The records Block Start

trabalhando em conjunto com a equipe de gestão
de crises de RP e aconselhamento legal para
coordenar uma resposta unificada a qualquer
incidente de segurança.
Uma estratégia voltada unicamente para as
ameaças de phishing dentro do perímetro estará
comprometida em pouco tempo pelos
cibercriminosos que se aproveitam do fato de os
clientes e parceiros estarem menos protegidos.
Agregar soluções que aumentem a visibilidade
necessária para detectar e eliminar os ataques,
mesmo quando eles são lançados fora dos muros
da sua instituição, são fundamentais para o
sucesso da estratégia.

The records Block End

* **To-do item**
Can you output every line of all the records, word for word and unchanged?

* **Result of this task**
trabalhando em conjunto com a equipe de gestão
de crises de RP e aconselhamento legal para
coordenar uma resposta unificada a qualquer
incidente de segurança.
Uma estratégia voltada unicamente para as
ameaças de phishing dentro do perímetro estará
comprometida em pouco tempo pelos
cibercriminosos que se aproveitam do fato de os
clientes e parceiros estarem menos protegidos.
Agregar soluções que aumentem a visibilidade
necessária para detectar e eliminar os ataques,
mesmo quando eles são lançados fora dos muros
da sua instituição, são fundamentais para o
sucesso da estratégia.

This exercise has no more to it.